▶ [Required action] Reproduce the lines starting at the one containing "Contelli Klein, Luiz Gustavo Rodrigues" and ending at the one containing "Fernandes Barbosa (Coordenador", substituting "professores" for every occurrence of "docentes" and leaving everything else unchanged.

▶ [Records to process]

- - - - - - -

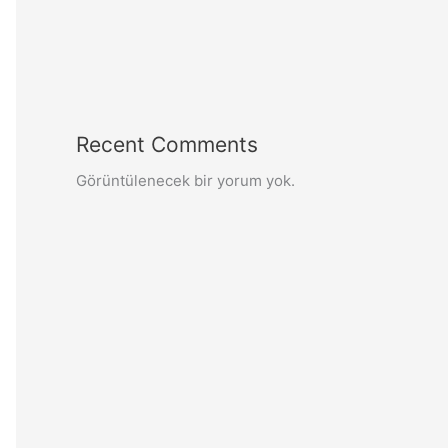
Recent Comments
Görüntülenecek bir yorum yok.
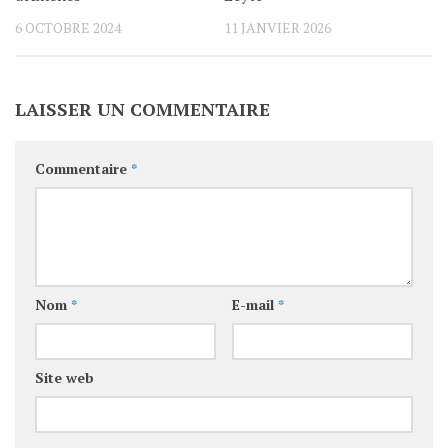
6 OCTOBRE 2024
11 JANVIER 2026
LAISSER UN COMMENTAIRE
Commentaire
*
Nom
*
E-mail
*
Site web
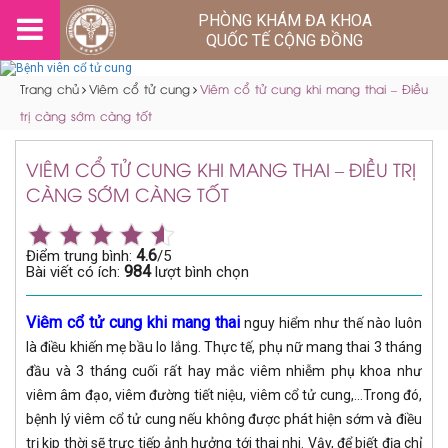
PHÒNG KHÁM ĐA KHOA
QUỐC TẾ CỘNG ĐỒNG
Trang chủ
Viêm cổ tử cung
Viêm cổ tử cung khi mang thai – Điều
trị càng sớm càng tốt
VIÊM CỔ TỬ CUNG KHI MANG THAI – ĐIỀU TRỊ
CÀNG SỚM CÀNG TỐT
4.6
Điểm trung bình:
/5
984
Bài viết có ích:
lượt bình chọn
Viêm cổ tử cung khi mang thai
nguy hiểm như thế nào luôn
là điều khiến mẹ bầu lo lắng. Thực tế, phụ nữ mang thai 3 tháng
đầu và 3 tháng cuối rất hay mắc viêm nhiễm phụ khoa như
viêm âm đạo, viêm đường tiết niệu, viêm cổ tử cung,…Trong đó,
bệnh lý viêm cổ tử cung nếu không được phát hiện sớm và điều
trị kịp thời sẽ trực tiếp ảnh hưởng tới thai nhi. Vậy, để biết địa chỉ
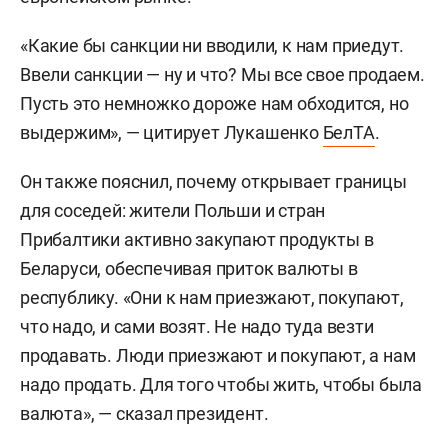
«Какие бы санкции ни вводили, к нам приедут.
Ввели санкции — ну и что? Мы все свое продаем.
Пусть это немножко дороже нам обходится, но
выдержим», — цитирует Лукашенко
БелТА
.
Он также пояснил, почему открывает границы
для соседей: жители Польши и стран
Прибалтики активно закупают продукты в
Беларуси, обеспечивая приток валюты в
республику. «Они к нам приезжают, покупают,
что надо, и сами возят. Не надо туда везти
продавать. Люди приезжают и покупают, а нам
надо продать. Для того чтобы жить, чтобы была
валюта», — сказал президент.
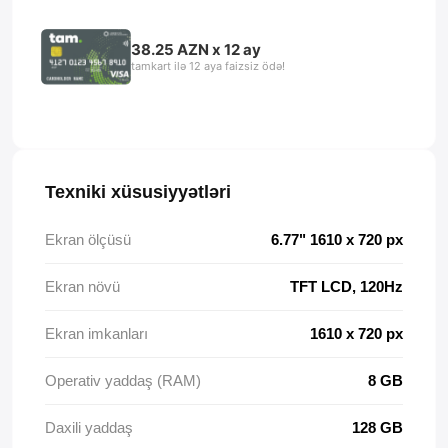
38.25 AZN x 12 ay
tamkart ilə 12 aya faizsiz ödə!
Texniki xüsusiyyətləri
Ekran ölçüsü
6.77" 1610 x 720 px
Ekran növü
TFT LCD, 120Hz
Ekran imkanları
1610 x 720 px
Operativ yaddaş (RAM)
8 GB
Daxili yaddaş
128 GB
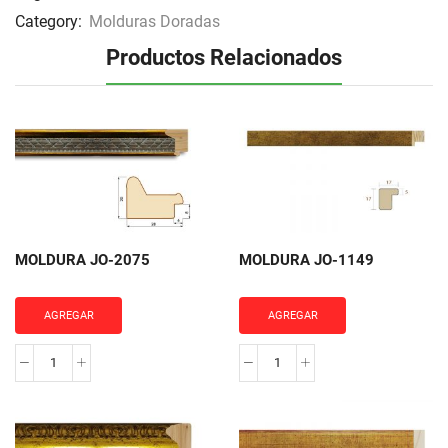
Category:
Molduras Doradas
Productos Relacionados
MOLDURA JO-2075
MOLDURA JO-1149
AGREGAR
AGREGAR
MOLDURA
MOLDURA
JO-
JO-
2075
1149
cantidad
cantidad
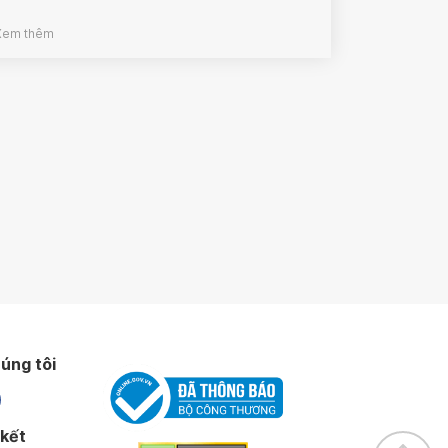
Xem thêm
úng tôi
 kết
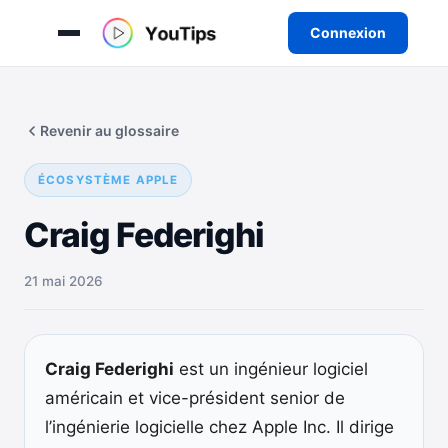
Connexion
Aller
au
Revenir au glossaire
contenu
ÉCOSYSTÈME APPLE
Craig Federighi
21 mai 2026
Craig Federighi
est un ingénieur logiciel
américain et vice-président senior de
l’ingénierie logicielle chez Apple Inc. Il dirige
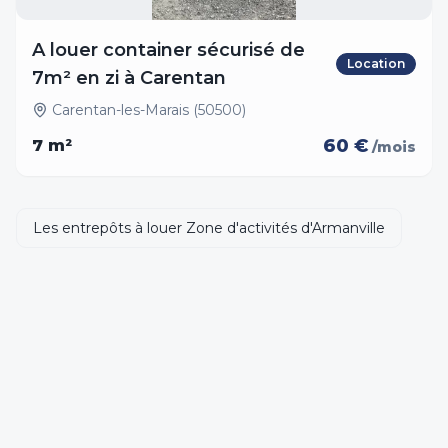
A louer container sécurisé de
Location
7m² en zi à Carentan
Carentan-les-Marais (50500)
60 €
7
m²
/mois
Les entrepôts à louer Zone d'activités d'Armanville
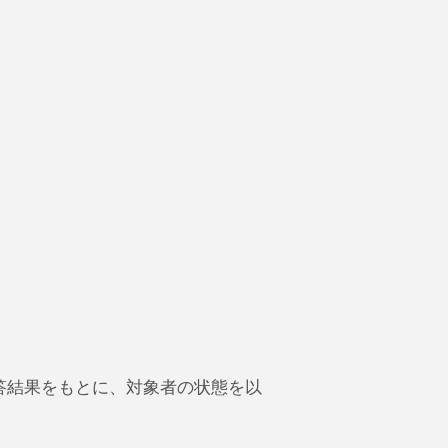
答結果をもとに、対象者の状態を以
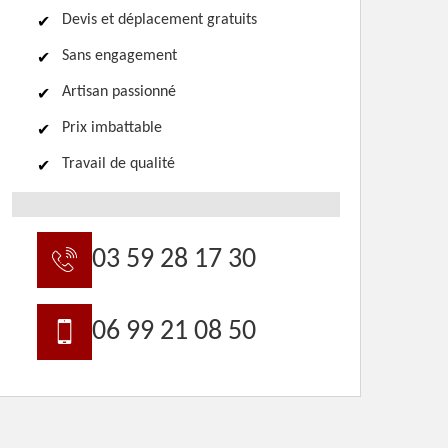
Devis et déplacement gratuits
Sans engagement
Artisan passionné
Prix imbattable
Travail de qualité
03 59 28 17 30
06 99 21 08 50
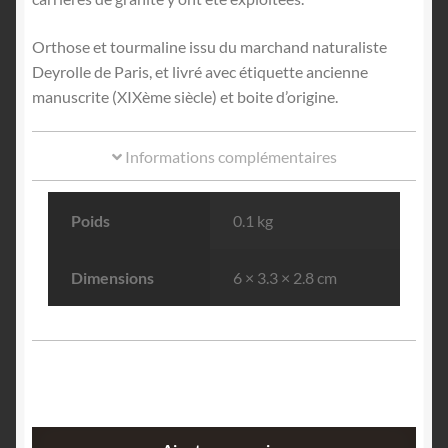
Orthose et tourmaline issu du marchand naturaliste
Deyrolle de Paris, et livré avec étiquette ancienne
manuscrite (XIXème siècle) et boite d’origine.
Informations complémentaires
Poids
0.1 kg
Dimensions
6 × 3.3 × 2.8 cm
quantité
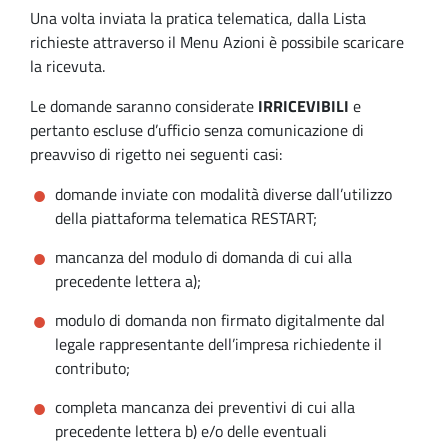
Una volta inviata la pratica telematica, dalla Lista
richieste attraverso il Menu Azioni è possibile scaricare
la ricevuta.
Le domande saranno considerate
IRRICEVIBILI
e
pertanto escluse d’ufficio senza comunicazione di
preavviso di rigetto nei seguenti casi:
domande inviate con modalità diverse dall’utilizzo
della piattaforma telematica RESTART;
mancanza del modulo di domanda di cui alla
precedente lettera a);
modulo di domanda non firmato digitalmente dal
legale rappresentante dell’impresa richiedente il
contributo;
completa mancanza dei preventivi di cui alla
precedente lettera b) e/o delle eventuali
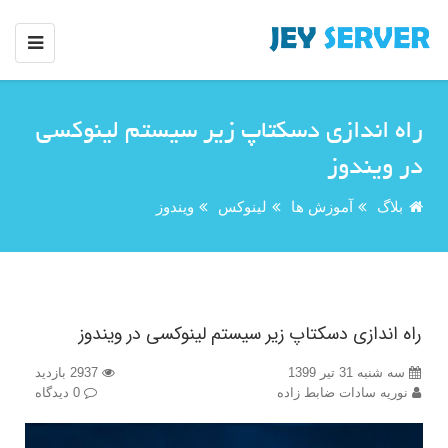
راه اندازی دسکتاپ زیر سیستم لینوکسی
در ویندوز
بلاگ
آموزش ها
لینوکس
ویندوز
راه اندازی دسکتاپ زیر سیستم لینوکسی در ویندوز
سه شنبه 31 تیر 1399
2937 بازدید
نوریه سادات ضابط زاده
0 دیدگاه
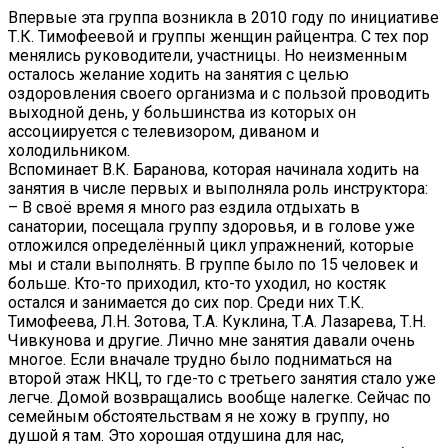
Впервые эта группа возникла в 2010 году по инициативе
Т.К. Тимофеевой и группы женщин райцентра. С тех пор
менялись руководители, участницы. Но неизменным
осталось желание ходить на занятия с целью
оздоровления своего организма и с пользой проводить
выходной день, у большинства из которых он
ассоциируется с телевизором, диваном и
холодильником.
Вспоминает В.К. Баранова, которая начинала ходить на
занятия в числе первых и выполняла роль инструктора:
– В своё время я много раз ездила отдыхать в
санатории, посещала группу здоровья, и в голове уже
отложился определённый цикл упражнений, которые
мы и стали выполнять. В группе было по 15 человек и
больше. Кто-то приходил, кто-то уходил, но костяк
остался и занимается до сих пор. Среди них Т.К.
Тимофеева, Л.Н. Зотова, Т.А. Куклина, Т.А. Лазарева, Т.Н.
Чивкунова и другие. Лично мне занятия давали очень
многое. Если вначале трудно было подниматься на
второй этаж НКЦ, то где-то с третьего занятия стало уже
легче. Домой возвращались вообще налегке. Сейчас по
семейным обстоятельствам я не хожу в группу, но
душой я там. Это хорошая отдушина для нас,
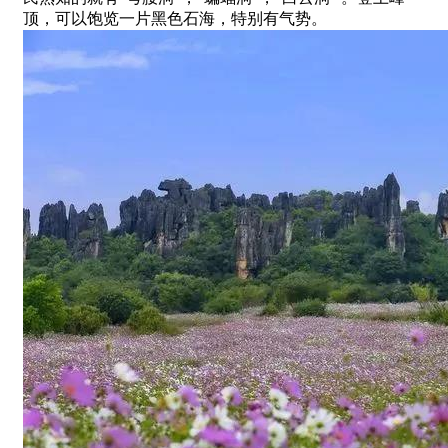
顶，可以饱览一片黑色石海，特别有气势。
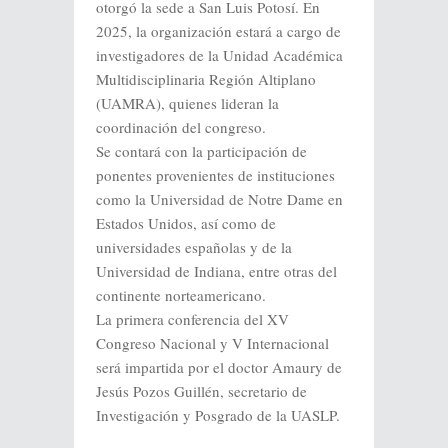
otorgó la sede a San Luis Potosí. En
2025, la organización estará a cargo de
investigadores de la Unidad Académica
Multidisciplinaria Región Altiplano
(UAMRA), quienes lideran la
coordinación del congreso.
Se contará con la participación de
ponentes provenientes de instituciones
como la Universidad de Notre Dame en
Estados Unidos, así como de
universidades españolas y de la
Universidad de Indiana, entre otras del
continente norteamericano.
La primera conferencia del XV
Congreso Nacional y V Internacional
será impartida por el doctor Amaury de
Jesús Pozos Guillén, secretario de
Investigación y Posgrado de la UASLP.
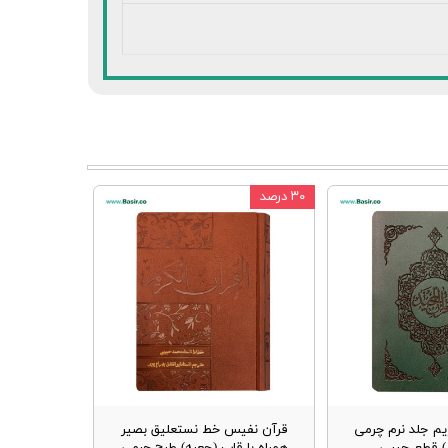
۳۰ درصد
یم جلد نرم چرمی
قرآن نفیس خط نستعلیق بصیر
ز) قطع جیبی
همراه با قاب (جعبه) طرح چرمی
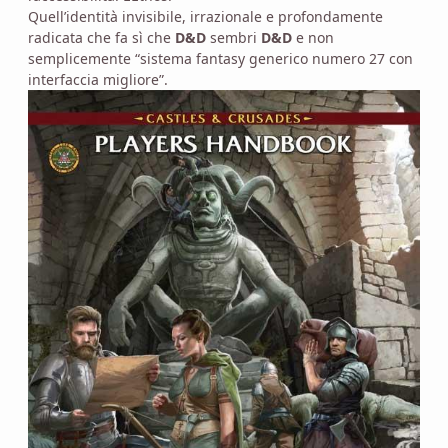
Quell’identità invisibile, irrazionale e profondamente
radicata che fa sì che
D&D
sembri
D&D
e non
semplicemente “sistema fantasy generico numero 27 con
interfaccia migliore”.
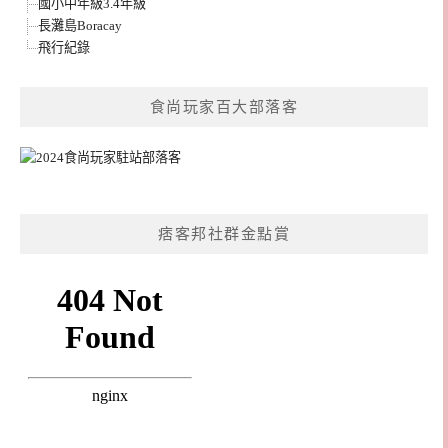
國小中年級3.4年級
長灘島Boracay
飛行紀錄
食尚玩家百大部落客
痞客邦社群金點賞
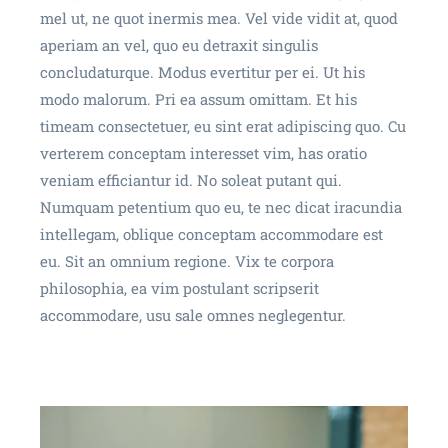
mel ut, ne quot inermis mea. Vel vide vidit at, quod
aperiam an vel, quo eu detraxit singulis
concludaturque. Modus evertitur per ei. Ut his
modo malorum. Pri ea assum omittam. Et his
timeam consectetuer, eu sint erat adipiscing quo. Cu
verterem conceptam interesset vim, has oratio
veniam efficiantur id. No soleat putant qui.
Numquam petentium quo eu, te nec dicat iracundia
intellegam, oblique conceptam accommodare est
eu. Sit an omnium regione. Vix te corpora
philosophia, ea vim postulant scripserit
accommodare, usu sale omnes neglegentur.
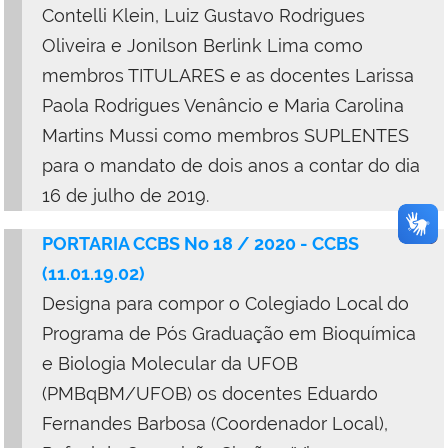
Contelli Klein, Luiz Gustavo Rodrigues
Oliveira e Jonilson Berlink Lima como
membros TITULARES e as docentes Larissa
Paola Rodrigues Venâncio e Maria Carolina
Martins Mussi como membros SUPLENTES
para o mandato de dois anos a contar do dia
16 de julho de 2019.
PORTARIA CCBS No 18 / 2020 - CCBS
(11.01.19.02)
Designa para compor o Colegiado Local do
Programa de Pós Graduação em Bioquímica
e Biologia Molecular da UFOB
(PMBqBM/UFOB) os docentes Eduardo
Fernandes Barbosa (Coordenador Local),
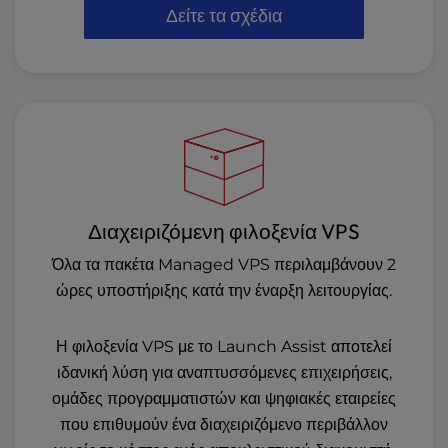
Δείτε τα σχέδια
Διαχειριζόμενη φιλοξενία VPS
Όλα τα πακέτα Managed VPS περιλαμβάνουν 2
ώρες υποστήριξης κατά την έναρξη λειτουργίας.
Η φιλοξενία VPS με το Launch Assist αποτελεί
ιδανική λύση για αναπτυσσόμενες επιχειρήσεις,
ομάδες προγραμματιστών και ψηφιακές εταιρείες
που επιθυμούν ένα διαχειριζόμενο περιβάλλον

- - - - - - -

▶ [Result of this exercise]
Contelli Klein, Luiz Gustavo Rodrigues
Oliveira e Jonilson Berlink Lima como
membros TITULARES e as professores Larissa
Paola Rodrigues Venâncio e Maria Carolina
Martins Mussi como membros SUPLENTES
para o mandato de dois anos a contar do dia
16 de julho de 2019.
PORTARIA CCBS No 18 / 2020 - CCBS
(11.01.19.02)
Designa para compor o Colegiado Local do
Programa de Pós Graduação em Bioquímica
e Biologia Molecular da UFOB
(PMBqBM/UFOB) os professores Eduardo
Fernandes Barbosa (Coordenador Local),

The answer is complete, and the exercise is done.